IE 11 is not supported. For an optimal experience visit our site on another browser.

Rescuer in rowboat followed sound of child’s voice

Chuck Herndon describes how he saved a 7-year-old boy from Lake Erie after the child survived a plane crash that claimed the life of his father and brother.
/ Source: TODAY contributor

Chuck Herndon’s wife yelled at him to take a life jacket, but there wasn’t time for that. A plane had gone down in Lake Erie and there wasn’t anyone else around to help.

Thanks to Herndon’s quick action, 7-year-old Joel Hutchison is alive today.

“I figured I was alright,” Herndon told TODAY co-host Meredith Vieira during an appearance on the program Wednesday. “I’m a good swimmer and it was only about a mile away.”

Herndon, an artist and retired college professor, and his wife had been on the beach of Kelleys Island, a local Lake Erie resort east of Toledo and about 80 miles west of Cleveland.

The couple had watched the lights of an airplane taking off from a small airstrip on the island. Instead of climbing toward the mainland, the lights arced toward the water and disappeared. Herndon didn’t hear an explosion, but his instincts told him something was wrong.

On board the plane, a Cessna 172C Skyhawk, were Jeff Hutchison, 46, a farmer from Lima, Ohio, and his two sons, Jeremy, 9, and Joel. They were heading home on a 90-mile flight after a day on the island.

Herndon sent his wife inside his mother’s home, where they were visiting, and ran to a small, aluminum rowboat. It was about 9:30 p.m., and it was inky black, but Herndon pushed the boat into the water even though he had neither life vest nor a flashlight.

Guessing about the direction in which to row, Herndon told Vieira he initially rowed in the wrong direction. “I got away from the island. it was very quiet at that time. Then I heard a faint cry in the distance – ‘Help!’ I called out, ‘I’m coming, I’m coming. Keep screaming,’ " Herndon said.

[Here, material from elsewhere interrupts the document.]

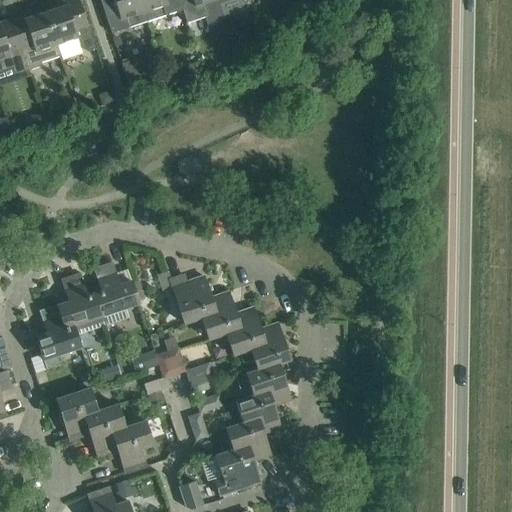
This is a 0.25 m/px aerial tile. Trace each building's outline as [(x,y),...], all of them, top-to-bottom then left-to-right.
[(60,7),(45,12),(56,45),(60,55),(81,48),(87,51),(95,48),(88,29),(80,5),(68,9),(65,0),(58,3),(60,7)] [(99,0),(111,33),(146,22),(139,0),(99,0)] [(139,0),(146,22),(182,10),(178,0),(139,0)] [(178,0),(182,10),(183,10),(187,23),(205,17),(207,25),(224,19),(220,5),(218,0),(178,0)] [(25,24),(13,28),(22,52),(28,71),(38,67),(40,62),(60,55),(56,45),(45,12),(31,17),(29,12),(22,15),(25,24)] [(0,71),(12,67),(14,72),(18,74),(28,71),(22,52),(13,28),(2,32),(0,25),(0,71)] [(101,291),(93,293),(104,327),(114,323),(119,314),(118,310),(138,304),(130,281),(119,285),(111,263),(93,269),(101,291)] [(86,296),(79,274),(61,280),(68,302),(57,306),(64,328),(72,325),(76,336),(104,327),(93,293),(86,296)] [(183,275),(169,280),(184,323),(201,317),(201,318),(215,313),(210,298),(203,276),(186,282),(183,275)] [(228,292),(210,298),(215,313),(201,318),(209,339),(226,333),(239,329),(234,313),(235,313),(228,292)] [(35,337),(42,360),(80,348),(76,336),(72,325),(64,328),(57,306),(39,311),(46,333),(35,337)] [(252,307),(235,313),(234,313),(239,329),(226,333),(233,355),(250,349),(264,345),(259,329),(252,307)] [(277,323),(259,329),(264,345),(250,349),(257,370),(257,371),(277,364),(278,364),(289,360),(277,323)] [(174,375),(185,371),(177,347),(166,351),(174,375)] [(155,355),(154,352),(138,357),(143,370),(158,365),(163,379),(174,375),(166,351),(155,355)] [(189,383),(212,375),(209,364),(185,371),(189,383)] [(277,364),(257,371),(257,370),(245,373),(252,396),(253,396),(266,391),(272,407),(290,401),(278,364),(277,364)] [(98,386),(106,383),(102,370),(94,373),(98,386)] [(212,375),(189,383),(193,394),(216,386),(212,375)] [(97,412),(96,412),(89,388),(56,399),(69,441),(89,434),(90,434),(83,416),(97,412)] [(266,391),(253,396),(252,396),(237,401),(245,423),(250,421),(256,419),(262,434),(279,428),(272,407),(266,391)] [(199,413),(222,406),(218,395),(195,402),(199,413)] [(96,412),(97,412),(83,416),(90,434),(89,434),(97,457),(117,451),(111,432),(124,428),(116,405),(96,412)] [(199,413),(188,417),(195,440),(207,436),(199,413)] [(256,419),(250,421),(245,423),(225,428),(232,450),(233,450),(246,446),(252,461),(270,455),(262,434),(256,419)] [(124,428),(111,432),(117,451),(125,474),(146,467),(140,449),(152,445),(144,421),(124,428)] [(222,477),(214,480),(219,496),(259,482),(252,461),(246,446),(233,450),(232,450),(215,456),(222,477)] [(128,481),(116,485),(119,495),(131,491),(128,481)] [(190,510),(202,506),(194,482),(178,487),(185,508),(190,510)] [(130,511),(126,501),(114,505),(108,488),(87,494),(93,511),(130,511)]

He rowed  for nearly 15 minutes toward the voice, which kept calling out every 20 seconds or so. Occasionally, the voice would go silent for what seemed like forever, and Herndon thought he would be too late, but then it would come back.

“All of a sudden, his hands were gripping the rail of the boat,” Herndon said. “To that extent, he saved himself.”

Herndon was amazed that a 7-year-old had been able to stay afloat so long in the chilly waters of the lake after a plane crash. He gathered the boy into the little boat, pulled him close to keep him warm, and set out back to shore.

“He said, ‘My father’s been killed in an airplane crash. My brother’s been killed in an airplane crash. They were very bloody and the plane went down,’ " Herndon said.

God by his side?As they rowed to shore, Joel talked some more. “The boy asked me if I was a Christian,” Herndon said. “He said he was a Christian. He said that maybe because he was a Christian, that I was there for him to save him.”

Once on shore and tucked into an ambulance that had arrived in response to his wife’s call, Herndon noticed cuts and marks on Joel’s body where his safety belts had been.

“I asked him how he had gotten out,” he told Vieira. “He said his lap belt and shoulder harness had broken. He said the plane had disintegrated and he was able to swim free.”

Some 25 years ago, Herndon had been out on the lake with others when they saw a fishing boat that had improperly anchored with its stern into the waves . “The water came over the stern and the boat sank,” Herndon said.

Acting quickly, he motored to stricken craft and was able to save three of the four people aboard.

Vieira called him a hero, but Herndon shrugged it off.

“Everyone in America could be a hero, too,” he said. “I was just ready.”